The most urgent issue in early 2002 was the need to deploy International Security Assistance Force troops outside Kabul. A crescendo of voices in Afghanistan and around the world, including the U.S. Congress, the British and European parliaments, and the UN, demanded an expansion of ISAF.1 They said the Karzai government was faltering because security outside Kabul was deteriorating due to warlordism, crime, and drugs. Lt.-Gen. Dan McNeill, the head of U.S. forces in Afghanistan, grappled with the conundrum of how to extend a U.S. military presence outside Kabul without the need for too many troops or resources and, more important, without annoying Rumsfeld.
Tall, taciturn, difficult to fathom, and intellectually sharp, McNeill argued for a U.S. presence that would “produce the ISAF effect”—facilitate reconstruction and give people a sense of confidence, but without deploying thousands of soldiers.2 Thoughtful and a good listener, he was a thinking man’s general, fully aware of his own limited knowledge about A
fghanistan. He held discussions with all the concerned foreign and local players, especially Brahimi. “We had nothing in any textbook that this is the way to do it—it’s all new for us,” McNeill told me in Bagram. It took months of discussion in Kabul and a prolonged debate within the Pentagon before his ideas won out.

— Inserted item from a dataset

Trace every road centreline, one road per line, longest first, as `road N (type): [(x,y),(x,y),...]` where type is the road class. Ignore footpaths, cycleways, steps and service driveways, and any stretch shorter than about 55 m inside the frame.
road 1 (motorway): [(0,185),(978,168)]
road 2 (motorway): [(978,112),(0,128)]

As eight thousand U.S.-led Coalition soldiers began to celebrate the 2002 Christmas holiday season in their tented city at Bagram Air Base, an intense training exercise was under way that would see U.S. forces undertake their first redeployment since the end of the war. Their precooked Christmas lunch had been flown in from Germany, and the soldiers were entertained by movie stars, including comedian Robin Williams. In the giant tent holding McNeill’s office and command center, dozens of U.S. officers sitting at wooden trestle tables stared at computer screens through which they kept in touch with every U.S. Army base, foot patrol, and plane in the sky. In another tent a group of seventy soldiers, civil affairs officers, engineers, medics, and a State Department official was being trained to form the first Joint Regional Team, which would be deployed to Gardez in eastern Afghanistan. These teams, later renamed Provincial Reconstruction Teams, or PRTs, were to provide “the ISAF effect” outside Kabul.

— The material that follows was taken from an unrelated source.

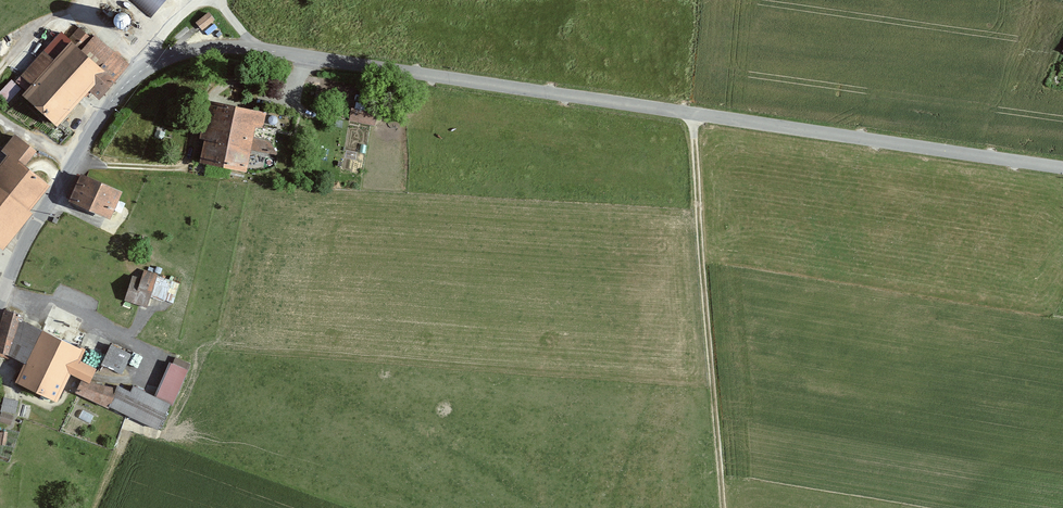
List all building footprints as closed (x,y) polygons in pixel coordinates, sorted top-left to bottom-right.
[(151,17),(167,0),(133,0),(151,17)] [(121,29),(124,27),(126,23),(126,20),(125,16),(123,13),(120,12),(116,11),(113,12),(110,14),(108,17),(107,21),(108,25),(111,28),(114,29),(117,30),(121,29)] [(215,20),(209,13),(196,24),(202,31),(215,20)] [(50,124),(80,87),(96,100),(126,64),(88,33),(85,36),(73,25),(64,36),(53,28),(11,81),(18,87),(13,94),(50,124)] [(7,80),(0,88),(0,105),(1,105),(16,87),(7,80)] [(266,113),(207,101),(200,137),(205,138),(201,161),(245,170),(249,149),(277,154),(268,141),(252,138),(254,126),(263,128),(266,113)] [(372,111),(346,107),(343,121),(370,125),(372,111)] [(18,218),(17,218),(23,210),(44,182),(17,163),(29,147),(8,131),(0,141),(0,242),(18,218)] [(62,196),(104,215),(117,186),(75,167),(62,196)] [(126,300),(146,307),(156,276),(145,272),(142,280),(134,278),(126,300)] [(29,363),(19,383),(55,399),(68,372),(88,382),(94,370),(77,361),(82,351),(19,321),(20,316),(6,312),(0,336),(0,353),(8,355),(9,353),(29,363)] [(127,352),(104,342),(95,362),(118,372),(127,352)] [(77,392),(159,431),(170,404),(133,387),(131,393),(118,387),(114,396),(82,382),(77,392)] [(0,397),(0,411),(12,414),(16,401),(0,397)]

The military PRTs was an attempt to institutionalize the joint CIA-SOF A teams that had spread out across the country and linked up with warlords to hunt for Osama bin Laden. Once the war was over, U.S. Army civil affairs officers had joined these A teams to carry out small reconstruction projects to win hearts and minds. For a time these teams were the only source of information and intelligence regarding what was going on outside Kabul. By the summer of 2002, 450 U.S. Army civil affairs officers were operating around Afghanistan, but it was an informal arrangement. Made up of 100 or more soldiers and civilians, the PRTs would carry out small reconstruction projects, help train the local Afghan administration, and create sufficient local security for Western and Afghan NGOs to work in the area. They would also gather intelligence about al Qaeda.